__LISTED RECORDS__:
* start *
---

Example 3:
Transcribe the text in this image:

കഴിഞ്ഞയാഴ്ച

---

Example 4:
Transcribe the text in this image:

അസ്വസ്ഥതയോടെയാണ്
* end *
__YOUR OBJECTIVE__:
Please put every line of the records above into a numbered list, leaving out the blank lines.

__ANSWER TO THE TASK__:
1. ---
2. Example 3:
3. Transcribe the text in this image:
4. കഴിഞ്ഞയാഴ്ച
5. ---
6. Example 4:
7. Transcribe the text in this image:
8. അസ്വസ്ഥതയോടെയാണ്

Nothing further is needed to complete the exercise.